De fato, o DNA de bactérias periodontais foi encontrado em espécimes de placas ateroscleróticas. Mas qual é o ligação entre periodontite e doenças cardiovasculares? Uma possível explicação é que os biofilmes bacterianos (placa dentária) fazem com que o excesso de microrganismos entre na corrente sanguínea, permitindo que permaneçam nos vasos sanguíneos ou entrem em diferentes tecidos e/ou órgãos. Outra hipótese consiste em um estado inflamatório desencadeado pela periodontite que ativa o sistema imunológico. Essa ativação leva ao depósito de proteínas nos vasos sanguíneos que, juntamente com os danos provocados pelos radicais livres e células imunes, levam à formação de placa que oclui o vaso.

Ao mesmo tempo, a inflamação ao redor da placa é empurrada para a ruptura por microorganismos que circulam na corrente sanguínea, colocando as pessoas em risco de trombose ou disfunção miocárdica. Também foi demonstrado em experimentos realizados em camundongos que uma das bactérias que vivem na boca, P. gingivalis, é capaz de induzir a agregação plaquetária e ocluir vasos levando à embolia. UMA estudo chinês sublinha como os subprodutos das bactérias da placa gengival e as próprias bactérias foram detectados nos trombos dos pacientes e nos fragmentos da placa aterosclerótica. Essas evidências e explicações complexas devem ser tomadas como um alerta para cuidarmos melhor de nossa higiene bucal: escovar os dentes após cada refeição, parar de fumar, parar de usar drogas, tentar controlar o estresse, comer menos alimentos e bebidas açucarados e agendar a placa profissional periódica remoção.

Ainda não está convencido de que essas ações podem protegê-lo de doenças cardiovasculares?

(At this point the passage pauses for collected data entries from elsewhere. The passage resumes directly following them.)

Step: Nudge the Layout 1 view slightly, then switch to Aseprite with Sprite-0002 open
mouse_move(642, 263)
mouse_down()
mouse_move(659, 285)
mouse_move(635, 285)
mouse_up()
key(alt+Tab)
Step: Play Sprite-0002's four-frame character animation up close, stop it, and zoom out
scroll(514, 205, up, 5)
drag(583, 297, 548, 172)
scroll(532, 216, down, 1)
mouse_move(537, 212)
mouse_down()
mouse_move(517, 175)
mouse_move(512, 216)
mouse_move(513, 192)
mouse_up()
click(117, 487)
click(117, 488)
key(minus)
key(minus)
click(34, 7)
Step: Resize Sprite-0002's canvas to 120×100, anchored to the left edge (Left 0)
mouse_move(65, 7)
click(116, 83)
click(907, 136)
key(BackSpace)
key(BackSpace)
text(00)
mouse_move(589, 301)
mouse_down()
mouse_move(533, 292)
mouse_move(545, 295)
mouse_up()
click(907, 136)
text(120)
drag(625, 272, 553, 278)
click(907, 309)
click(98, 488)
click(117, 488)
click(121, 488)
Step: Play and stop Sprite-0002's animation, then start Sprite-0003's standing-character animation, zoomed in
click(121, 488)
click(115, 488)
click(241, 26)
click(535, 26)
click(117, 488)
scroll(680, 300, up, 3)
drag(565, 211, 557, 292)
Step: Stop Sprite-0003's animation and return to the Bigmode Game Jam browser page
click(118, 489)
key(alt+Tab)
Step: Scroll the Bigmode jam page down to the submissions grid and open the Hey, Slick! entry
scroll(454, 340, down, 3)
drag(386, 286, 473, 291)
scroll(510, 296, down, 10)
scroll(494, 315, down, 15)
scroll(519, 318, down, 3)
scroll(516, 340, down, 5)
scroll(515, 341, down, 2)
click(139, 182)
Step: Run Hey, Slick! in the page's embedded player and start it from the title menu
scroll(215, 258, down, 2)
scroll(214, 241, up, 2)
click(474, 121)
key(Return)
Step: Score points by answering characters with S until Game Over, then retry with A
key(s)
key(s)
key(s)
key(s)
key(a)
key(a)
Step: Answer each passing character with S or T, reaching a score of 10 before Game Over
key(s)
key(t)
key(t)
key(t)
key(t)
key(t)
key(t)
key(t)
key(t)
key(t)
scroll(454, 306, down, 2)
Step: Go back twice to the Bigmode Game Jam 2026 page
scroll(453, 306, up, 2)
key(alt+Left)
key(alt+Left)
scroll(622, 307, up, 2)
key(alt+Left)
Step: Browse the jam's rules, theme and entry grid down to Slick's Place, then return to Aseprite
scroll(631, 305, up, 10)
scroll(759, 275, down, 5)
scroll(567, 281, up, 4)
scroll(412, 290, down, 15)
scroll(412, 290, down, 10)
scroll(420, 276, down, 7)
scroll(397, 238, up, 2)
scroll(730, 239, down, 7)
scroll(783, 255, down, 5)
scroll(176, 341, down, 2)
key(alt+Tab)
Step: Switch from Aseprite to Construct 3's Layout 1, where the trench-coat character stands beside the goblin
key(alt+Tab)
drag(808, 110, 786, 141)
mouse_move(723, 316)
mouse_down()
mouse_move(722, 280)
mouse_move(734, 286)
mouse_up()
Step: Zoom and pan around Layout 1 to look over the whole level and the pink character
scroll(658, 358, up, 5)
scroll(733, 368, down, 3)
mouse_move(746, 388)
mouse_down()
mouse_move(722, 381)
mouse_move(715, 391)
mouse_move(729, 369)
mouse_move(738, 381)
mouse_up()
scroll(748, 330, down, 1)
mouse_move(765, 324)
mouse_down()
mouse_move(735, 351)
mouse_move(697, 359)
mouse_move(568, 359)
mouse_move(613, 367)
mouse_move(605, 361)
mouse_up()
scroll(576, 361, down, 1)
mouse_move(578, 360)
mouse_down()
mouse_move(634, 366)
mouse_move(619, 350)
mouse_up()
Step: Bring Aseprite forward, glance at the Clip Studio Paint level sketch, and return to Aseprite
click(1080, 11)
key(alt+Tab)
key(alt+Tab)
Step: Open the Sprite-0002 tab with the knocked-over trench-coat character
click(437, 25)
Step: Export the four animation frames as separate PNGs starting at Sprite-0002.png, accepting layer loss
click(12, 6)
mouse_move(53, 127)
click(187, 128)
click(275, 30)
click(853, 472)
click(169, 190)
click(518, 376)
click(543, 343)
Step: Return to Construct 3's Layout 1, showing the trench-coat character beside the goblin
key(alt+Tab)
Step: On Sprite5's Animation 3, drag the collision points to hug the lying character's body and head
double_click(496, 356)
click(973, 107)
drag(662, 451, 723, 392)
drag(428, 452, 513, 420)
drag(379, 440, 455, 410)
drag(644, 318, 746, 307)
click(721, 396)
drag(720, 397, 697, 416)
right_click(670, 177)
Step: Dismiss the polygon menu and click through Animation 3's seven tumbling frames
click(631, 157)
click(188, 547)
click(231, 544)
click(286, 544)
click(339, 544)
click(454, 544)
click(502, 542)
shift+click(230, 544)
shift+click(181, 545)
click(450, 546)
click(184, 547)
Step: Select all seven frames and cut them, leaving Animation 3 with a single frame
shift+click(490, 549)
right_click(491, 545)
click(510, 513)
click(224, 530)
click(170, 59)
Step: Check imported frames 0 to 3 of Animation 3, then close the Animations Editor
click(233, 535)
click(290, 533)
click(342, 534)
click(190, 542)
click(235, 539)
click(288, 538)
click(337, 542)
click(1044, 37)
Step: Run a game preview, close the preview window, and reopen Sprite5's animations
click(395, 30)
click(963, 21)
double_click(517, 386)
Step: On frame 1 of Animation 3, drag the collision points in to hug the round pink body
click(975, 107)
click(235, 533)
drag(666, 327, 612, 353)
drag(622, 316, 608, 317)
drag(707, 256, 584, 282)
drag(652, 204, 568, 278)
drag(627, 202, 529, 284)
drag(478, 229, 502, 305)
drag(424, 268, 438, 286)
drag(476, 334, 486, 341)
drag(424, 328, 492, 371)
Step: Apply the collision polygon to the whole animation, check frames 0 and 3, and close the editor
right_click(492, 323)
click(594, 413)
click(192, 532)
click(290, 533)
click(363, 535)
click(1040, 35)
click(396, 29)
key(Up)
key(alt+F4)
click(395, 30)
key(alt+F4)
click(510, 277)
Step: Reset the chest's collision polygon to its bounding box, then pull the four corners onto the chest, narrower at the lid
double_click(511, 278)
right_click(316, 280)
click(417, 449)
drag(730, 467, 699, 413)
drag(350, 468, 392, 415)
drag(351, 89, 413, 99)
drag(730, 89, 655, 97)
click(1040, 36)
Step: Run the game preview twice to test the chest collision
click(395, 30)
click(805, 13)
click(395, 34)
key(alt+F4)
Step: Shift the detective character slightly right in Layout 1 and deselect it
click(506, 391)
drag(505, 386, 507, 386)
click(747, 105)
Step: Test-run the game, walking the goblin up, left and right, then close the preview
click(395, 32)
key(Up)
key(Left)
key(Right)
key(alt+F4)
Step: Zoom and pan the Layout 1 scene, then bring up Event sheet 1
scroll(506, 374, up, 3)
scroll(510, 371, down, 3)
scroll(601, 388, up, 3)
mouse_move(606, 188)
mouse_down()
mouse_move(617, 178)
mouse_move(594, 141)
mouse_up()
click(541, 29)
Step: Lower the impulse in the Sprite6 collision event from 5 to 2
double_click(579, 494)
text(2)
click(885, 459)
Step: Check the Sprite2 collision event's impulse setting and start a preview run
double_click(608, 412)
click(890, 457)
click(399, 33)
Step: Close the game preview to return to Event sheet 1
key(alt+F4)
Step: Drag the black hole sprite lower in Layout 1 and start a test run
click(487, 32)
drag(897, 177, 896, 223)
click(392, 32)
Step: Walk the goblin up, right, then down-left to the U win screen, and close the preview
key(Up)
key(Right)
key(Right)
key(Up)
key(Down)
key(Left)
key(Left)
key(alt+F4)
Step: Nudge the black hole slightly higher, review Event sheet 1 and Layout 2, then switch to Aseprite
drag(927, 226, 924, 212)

Em um estudo japonês, a escovação pouco frequente aumentou a incidência de fatores de risco para doenças cardiovasculares, enquanto uma pesquisa coreana encontrou uma associação entre cárie e problemas cardíacos. Escovação diária resultou em um risco 20% menor de infarto do miocárdio. Ver? Bons hábitos dão frutos!


Lina Cellante

Lina is a medical biotechnologist by training and an adopted chemist, currently cutting her teeth in the medical writing world. Lina used to research drug delivery and ways to entrap chemotherapy drugs in nanoparticles to fight brain cancer. Lina has a Professional Master Certificate in Journalism and Science communication. She writes about nutrition and is also interested in how to make the most out of technology to convey positive messages to succeed in leading a healthy life.